I have to say that in my opinion, there is not a great deal of content out there about K1 cards and Horizon View. One of the best articles I’ve seen is by my good friend Steve Dunne, where he conducted a PoC with a customer using dedicated VGA. In our case, we were testing out sVGA or Shared VGA as the TCO of dedicated would be far too high and impossible to justify to the cheque signers. This PoC involved a Cisco UCS C240-M3 with an NVIDIA K1 card pre-installed. The K1 card has four GPU cores and 16GB RAM on board and takes up two PCI slots.
I’m not going to produce a highly structured and technical test plan with performance metrics as this really isn’t the way we ran the initial testing. It was really a bit more ad hoc than that. We ran the following basic tests:-
– Official 720p “Furious 7” trailer from YouTube (replete with hopelessly unrealistic stunts)
– Official 1080p “Fury” trailer from YouTube (replete with hopelessly unrealistic acting)
– Manipulating a pre-assembled dune buggy type unit in LEGO Digital Designer
– Manipulating objects in 3DS Max
When we started off at View 5.2, we found that video playback was very choppy, lip sync was out on the trailers and 3D objects would just hang on the screen.
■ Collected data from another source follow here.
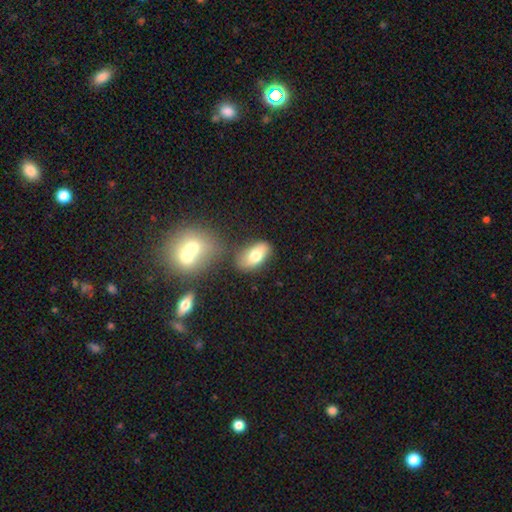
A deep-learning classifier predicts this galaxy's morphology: Smooth or featured?
  - smooth: 73% *
  - featured or disk: 19%
  - star or artifact: 8%
How rounded?
  - in between: 90% *
  - round: 7%
  - cigar-shaped: 3%
Merging?
  - none: 73% *
  - minor disturbance: 14%
  - merger: 9%
  - major disturbance: 4%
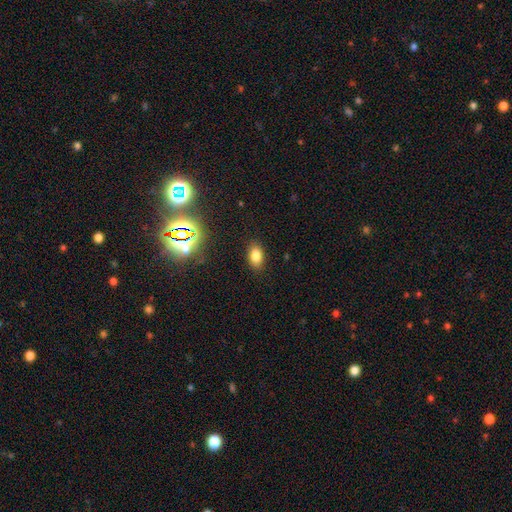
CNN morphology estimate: Overall: smooth (78%). How rounded: in between (88%). Merging: none (87%).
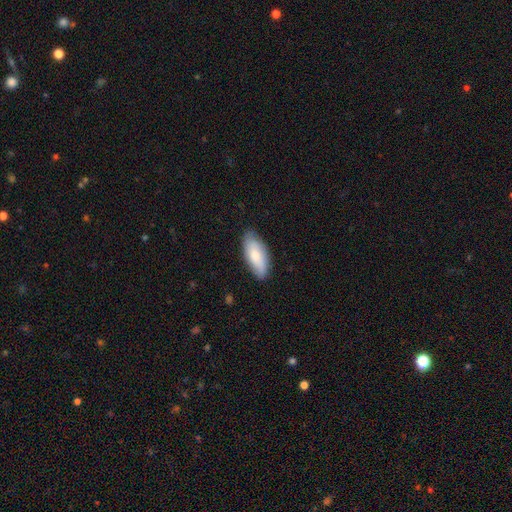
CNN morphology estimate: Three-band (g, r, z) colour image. It shows a smooth galaxy with no disk features (73%) that is in between round and cigar-shaped (83%). Merging: none (80%).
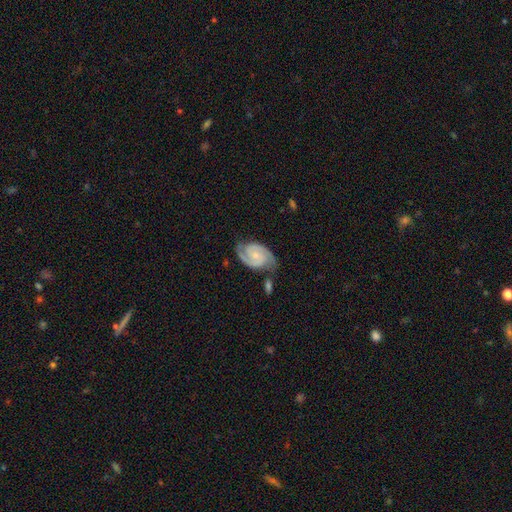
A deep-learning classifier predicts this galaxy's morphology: A featured or disk galaxy (89%) with no bar (58%), 2 (92%) tight (50%) spiral arms (98%) and a small central bulge (61%).

Vote fractions:
- Smooth or featured? featured or disk: 89% / smooth: 6% / star or artifact: 5%
- Edge-on disk? no: 98% / yes: 2%
- Bar? no: 58% / weak: 33% / strong: 9%
- Spiral arms? yes: 98% / no: 2%
- Spiral winding? tight: 50% / medium: 43% / loose: 7%
- Spiral arm count? 2: 92% / can't tell: 2% / 3: 2% / 1: 1% / 4: 1% / more than 4: 1%
- Bulge size? small: 61% / moderate: 25% / none: 11% / large: 2% / dominant: 1%
- Merging? none: 73% / minor disturbance: 16% / merger: 6% / major disturbance: 5%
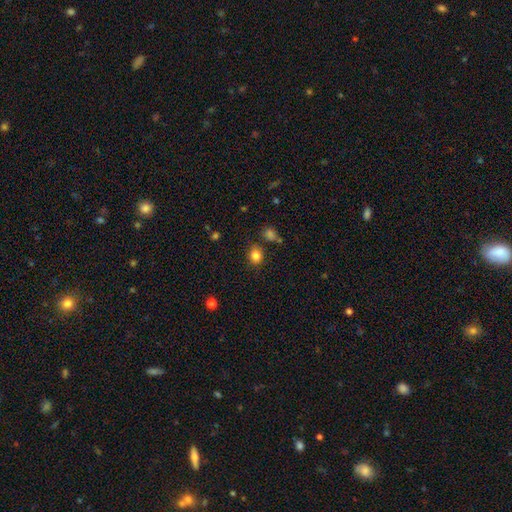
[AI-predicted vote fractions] Smooth or featured: smooth — 83% (star or artifact — 12%)
How rounded: round — 67% (in between — 32%)
Merging: none — 80% (minor disturbance — 11%)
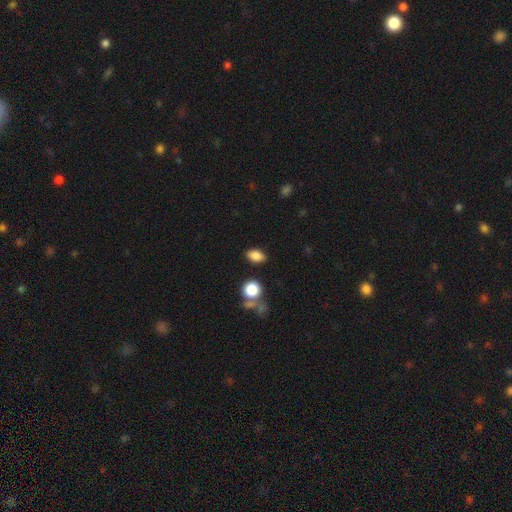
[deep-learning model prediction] Smooth or featured: smooth — 84% (star or artifact — 10%)
How rounded: in between — 84% (round — 14%)
Merging: none — 83% (minor disturbance — 10%)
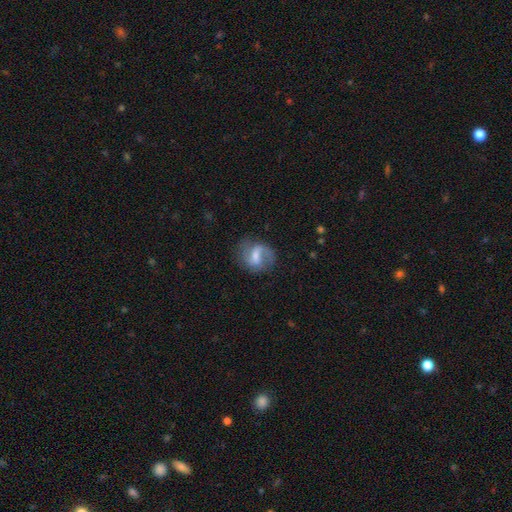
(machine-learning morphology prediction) featured or disk 71%, smooth 22%, star or artifact 7%. Down the decision tree: edge-on disk — no (97%); bar — weak (54%); spiral arms — yes (90%); spiral arm count — 2 (79%); spiral winding — medium (45%); bulge size — moderate (41%); merging — none (69%).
Not the most auspicious of starts, so I ensured the NVIDIA VIB for ESXi 5.1 was the latest version (it was) and ESXi was at 5.1 U1. We made a single change at a time and went back over the test list above to see what difference it made. We initially set the test pool to be hardware 3D renderer, with 256MB of video RAM. The command gpuvm was checked to ensure the test VMs were indeed assigned to the GRID K1 card and we used nvidia-smi -l to monitor the GPU usage during the testing process.
Remember that when you configure video RAM in a desktop pool, half of the RAM is assigned from host memory and the other half is from the GRID K1 card, so keep this in mind when sizing your environment. The goal of the customer is to provide enough capacity for 50 concurrent heavy 3D users per host, so two GRID K1 cards per host is what they’re looking at, pending testing and based on the K120Q profile.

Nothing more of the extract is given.